Page-level text extractions:
•••••

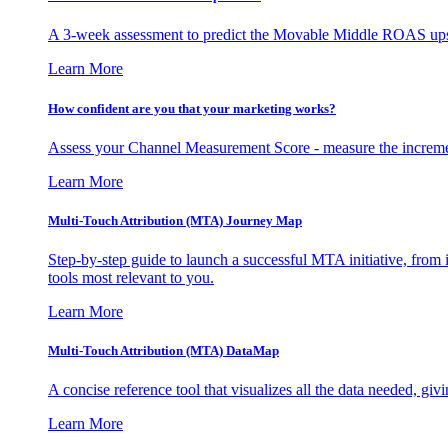
A 3-week assessment to predict the Movable Middle ROAS upsid
Learn More
How confident are you that your marketing works?
Assess your Channel Measurement Score - measure the incremen
Learn More
Multi-Touch Attribution (MTA) Journey Map
Step-by-step guide to launch a successful MTA initiative, from 
tools most relevant to you.
Learn More
Multi-Touch Attribution (MTA) DataMap
A concise reference tool that visualizes all the data needed, gi
Learn More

•••••

→ PROBLEM TO SOLVE: In the records above, how many lines contain the word "that"? Give the number alone.

→ RESPONSE BOX: 2